Source extract:
====================
Charley makes landfall at Punta Gorda, Florida, Friday, August 13, 2004.
At this time last year, I was glued to the TV, watching the approach of Charley, a category 4 hurricane. I wasn't a hurricane virgin last summer. I had lived in Florida since I was five and had experienced numerous tropical storms and two hurricanes, David [1979] and Erin [1995]. Usually, a named storm meant at most one day of cancelled school, twelve hours without electricity, and an afternoon spent picking up moss and twigs from the front yard and unpacking the lawn furniture and trash cans stowed in the garage. Ever since Andrew hit South Florida, causing thousands of people to live in tent cities for weeks and scaring the rest of the state into better preparation, I made sure I had bottled water, batteries for the flashlight, a jar of peanut butter, a package of crackers, and plenty of dog and cat food. Here in Orlando, experience had proven, hurricanes were never as bad as the newscasters predicted; they were mere annoyances. Charley completely changed my thinking.Elizabeth brought the Banana and Pequod to my house, where we decided to ride out the storm. Even before Charley hit the west coast, wind gusts in Orlando were flattening the grass against the ground. Shortly after the monster made landfall in Punta Gorda, we lost power inland, and the wind started to threaten more aggressively. So we evacuated the relatively spacious living room to huddle for three hours with four dogs in the cramped hallway, the only part of the house without windows. Here we hoped we would be safe from debris crashing through the windows. The wind blew so hard [gusts of 105 mph] that the house felt as if it was stretching on the cinderblock foundation. Elizabeth and I kept chanting "StabiliTrak, StabiliTrak, StabiliTrak" when the gusts cranked up to 9+ on the fright-o-meter. [Elizabeth had just bought a Volkswagen Beetle with StabiliTrak, a feature that keeps the car from tipping over in adverse driving conditions. We visualized the wind blowing harmlessly over the roof of the house as it would over the top of her new Beetle.] Although the two of us were scared, the dogs all slept peacefully on the featherbed we threw on the wood floor.
====================
Source data:
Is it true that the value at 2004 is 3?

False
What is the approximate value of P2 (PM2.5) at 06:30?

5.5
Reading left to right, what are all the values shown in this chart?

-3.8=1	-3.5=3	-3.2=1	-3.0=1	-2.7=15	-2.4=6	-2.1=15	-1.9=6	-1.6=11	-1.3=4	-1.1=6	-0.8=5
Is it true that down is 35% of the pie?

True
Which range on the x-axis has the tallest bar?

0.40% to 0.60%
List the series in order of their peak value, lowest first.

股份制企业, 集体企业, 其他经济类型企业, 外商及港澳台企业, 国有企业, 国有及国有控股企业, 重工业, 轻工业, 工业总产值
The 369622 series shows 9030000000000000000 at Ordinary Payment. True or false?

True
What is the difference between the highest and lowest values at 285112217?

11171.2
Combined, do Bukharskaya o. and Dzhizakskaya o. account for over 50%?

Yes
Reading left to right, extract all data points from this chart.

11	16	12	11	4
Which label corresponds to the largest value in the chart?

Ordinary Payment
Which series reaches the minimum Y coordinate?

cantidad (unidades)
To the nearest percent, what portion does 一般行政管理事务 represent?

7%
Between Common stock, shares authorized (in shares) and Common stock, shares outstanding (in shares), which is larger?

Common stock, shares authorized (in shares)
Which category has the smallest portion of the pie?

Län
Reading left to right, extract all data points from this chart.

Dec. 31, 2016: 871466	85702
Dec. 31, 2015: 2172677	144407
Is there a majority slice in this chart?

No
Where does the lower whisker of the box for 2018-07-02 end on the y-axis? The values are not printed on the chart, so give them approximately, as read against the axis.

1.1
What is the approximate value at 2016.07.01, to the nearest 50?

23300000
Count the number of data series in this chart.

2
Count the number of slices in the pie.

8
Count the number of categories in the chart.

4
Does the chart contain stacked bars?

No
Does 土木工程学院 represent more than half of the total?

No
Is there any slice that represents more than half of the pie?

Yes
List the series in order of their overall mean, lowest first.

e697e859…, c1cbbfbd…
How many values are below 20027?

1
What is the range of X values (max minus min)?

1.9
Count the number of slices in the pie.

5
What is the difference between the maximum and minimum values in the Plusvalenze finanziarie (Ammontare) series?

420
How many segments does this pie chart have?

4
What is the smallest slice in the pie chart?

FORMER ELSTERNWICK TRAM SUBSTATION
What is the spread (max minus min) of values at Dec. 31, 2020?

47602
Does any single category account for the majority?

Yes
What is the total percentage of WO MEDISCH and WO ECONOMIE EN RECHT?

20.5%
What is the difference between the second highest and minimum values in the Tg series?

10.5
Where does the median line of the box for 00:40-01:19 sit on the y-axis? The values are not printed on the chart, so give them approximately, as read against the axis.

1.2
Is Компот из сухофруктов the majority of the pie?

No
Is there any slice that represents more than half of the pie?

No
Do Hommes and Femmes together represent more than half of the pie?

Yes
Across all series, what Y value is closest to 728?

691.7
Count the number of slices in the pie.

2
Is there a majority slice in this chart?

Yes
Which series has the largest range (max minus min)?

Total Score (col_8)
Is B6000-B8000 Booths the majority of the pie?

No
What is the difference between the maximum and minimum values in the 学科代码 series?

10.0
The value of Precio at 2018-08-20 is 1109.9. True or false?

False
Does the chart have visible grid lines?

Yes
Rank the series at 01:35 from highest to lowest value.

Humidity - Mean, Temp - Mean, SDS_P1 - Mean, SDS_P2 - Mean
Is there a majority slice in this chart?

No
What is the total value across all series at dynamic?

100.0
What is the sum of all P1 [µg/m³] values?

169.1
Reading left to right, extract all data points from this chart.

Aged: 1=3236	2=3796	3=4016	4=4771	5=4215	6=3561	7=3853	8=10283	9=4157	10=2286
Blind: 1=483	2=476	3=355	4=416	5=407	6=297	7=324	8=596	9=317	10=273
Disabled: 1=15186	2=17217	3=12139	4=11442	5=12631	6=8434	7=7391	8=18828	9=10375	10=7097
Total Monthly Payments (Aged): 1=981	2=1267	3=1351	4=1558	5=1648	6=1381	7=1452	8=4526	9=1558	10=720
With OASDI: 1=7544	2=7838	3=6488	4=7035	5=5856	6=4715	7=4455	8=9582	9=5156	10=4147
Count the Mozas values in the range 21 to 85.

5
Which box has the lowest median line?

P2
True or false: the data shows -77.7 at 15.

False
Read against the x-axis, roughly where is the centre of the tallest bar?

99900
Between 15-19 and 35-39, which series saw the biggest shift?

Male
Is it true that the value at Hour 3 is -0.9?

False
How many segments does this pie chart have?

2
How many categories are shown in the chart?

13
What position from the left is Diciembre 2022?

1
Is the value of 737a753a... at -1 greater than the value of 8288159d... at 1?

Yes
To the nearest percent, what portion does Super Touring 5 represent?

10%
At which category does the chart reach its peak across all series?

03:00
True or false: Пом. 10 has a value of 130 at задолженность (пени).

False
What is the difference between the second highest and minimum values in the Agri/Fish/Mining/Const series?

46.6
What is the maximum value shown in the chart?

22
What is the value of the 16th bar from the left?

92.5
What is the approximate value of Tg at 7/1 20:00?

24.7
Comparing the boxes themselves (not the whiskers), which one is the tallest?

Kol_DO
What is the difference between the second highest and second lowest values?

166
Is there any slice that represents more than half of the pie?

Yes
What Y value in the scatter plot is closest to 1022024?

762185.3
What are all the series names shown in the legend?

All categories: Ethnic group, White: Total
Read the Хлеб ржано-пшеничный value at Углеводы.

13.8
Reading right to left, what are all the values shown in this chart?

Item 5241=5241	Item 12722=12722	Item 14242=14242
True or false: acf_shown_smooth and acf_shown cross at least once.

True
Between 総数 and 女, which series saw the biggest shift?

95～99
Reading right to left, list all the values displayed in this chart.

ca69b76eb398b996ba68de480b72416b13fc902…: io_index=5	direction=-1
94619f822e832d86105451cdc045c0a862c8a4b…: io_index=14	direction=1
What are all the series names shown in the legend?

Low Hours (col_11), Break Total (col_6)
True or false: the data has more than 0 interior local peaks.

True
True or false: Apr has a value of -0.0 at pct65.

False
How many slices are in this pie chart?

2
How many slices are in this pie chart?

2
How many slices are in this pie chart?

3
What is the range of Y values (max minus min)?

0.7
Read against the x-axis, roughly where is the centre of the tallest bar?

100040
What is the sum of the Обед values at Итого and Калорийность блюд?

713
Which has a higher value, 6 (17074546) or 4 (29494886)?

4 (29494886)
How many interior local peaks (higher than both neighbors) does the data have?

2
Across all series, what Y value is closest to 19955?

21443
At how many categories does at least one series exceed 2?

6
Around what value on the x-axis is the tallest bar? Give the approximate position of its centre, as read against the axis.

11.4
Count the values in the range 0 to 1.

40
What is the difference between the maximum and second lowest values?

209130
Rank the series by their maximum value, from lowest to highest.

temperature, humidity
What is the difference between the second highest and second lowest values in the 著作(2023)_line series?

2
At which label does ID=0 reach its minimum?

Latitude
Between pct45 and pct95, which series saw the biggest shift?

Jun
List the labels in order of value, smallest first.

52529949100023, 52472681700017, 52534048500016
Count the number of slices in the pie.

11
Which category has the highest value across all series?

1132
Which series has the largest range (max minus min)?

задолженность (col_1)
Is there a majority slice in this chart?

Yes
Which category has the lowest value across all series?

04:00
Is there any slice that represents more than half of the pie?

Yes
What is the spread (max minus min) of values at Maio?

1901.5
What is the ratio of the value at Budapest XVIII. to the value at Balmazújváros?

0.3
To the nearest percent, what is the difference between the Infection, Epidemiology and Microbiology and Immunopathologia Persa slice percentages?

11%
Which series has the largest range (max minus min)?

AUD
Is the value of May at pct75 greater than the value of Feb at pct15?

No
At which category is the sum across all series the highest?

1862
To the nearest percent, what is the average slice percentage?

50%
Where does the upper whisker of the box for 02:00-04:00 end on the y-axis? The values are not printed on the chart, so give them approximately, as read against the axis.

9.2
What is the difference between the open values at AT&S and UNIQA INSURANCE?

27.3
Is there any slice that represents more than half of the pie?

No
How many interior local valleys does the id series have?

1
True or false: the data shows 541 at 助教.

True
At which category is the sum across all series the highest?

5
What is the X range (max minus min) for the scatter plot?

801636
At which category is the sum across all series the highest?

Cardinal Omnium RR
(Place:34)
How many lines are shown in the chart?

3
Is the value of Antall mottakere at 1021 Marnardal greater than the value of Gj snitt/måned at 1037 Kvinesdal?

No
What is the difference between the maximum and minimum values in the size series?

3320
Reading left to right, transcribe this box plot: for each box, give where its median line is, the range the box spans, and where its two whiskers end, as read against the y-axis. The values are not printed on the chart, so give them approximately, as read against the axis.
====================
Work order A: In the hurricane account, where did the writer and Elizabeth wait out the storm with the four dogs?
Work order B: Sum up the hurricane account in two sentences.
Work order C: Extend the hurricane account past its final sentence.
The records were drawn from a different source than the hurricane account.

Exercise answer A: In the cramped hallway, the only part of the house without windows.

Exercise answer B: A longtime Florida resident who had been through earlier storms considered Orlando hurricanes mere annoyances until Charley, a category 4 hurricane, changed that thinking. After Charley made landfall, the writer and Elizabeth lost power and huddled for three hours with four dogs in a windowless hallway as gusts reached 105 mph, frightened while the dogs slept peacefully.

Exercise answer C:
Throughout the storm, we kept hearing BOOM! BOOM! BOOM! We mistakenly thought transformers were still blowing; it wasn't until we ventured out of the house in the daylight that we learned that the noise was giant oak trees toppling over into the streets and sometimes, unfortunately, onto neighbors' cars or roofs.
When we emerged from the house at first light, all I could say was "Oh my god, oh my god" over and over. The neighborhood looked as though it had been bombed. We could not leave as every street was blocked by a fallen tree. Phone service still worked, however, and when I called my mother late in the morning, her answering machine picked up, which meant that her neighborhood already had power! That her development also had buried electric lines didn't strike me as important. I was certain that the men from the utility company were just around the corner ready to restore our electricity. I kept listening for the squeaky brakes on their big, rumbling trucks. How they were going to pull the power lines from under mammoth fallen trees didn't occur to me either. That first morning, we exchanged a few words with our fellow stunned neighbors and, since there was nothing else to do, began clearing small limbs from the road. For this storm, the tree debris was overwhelming; I didn't own enough garbage bags to collect it all.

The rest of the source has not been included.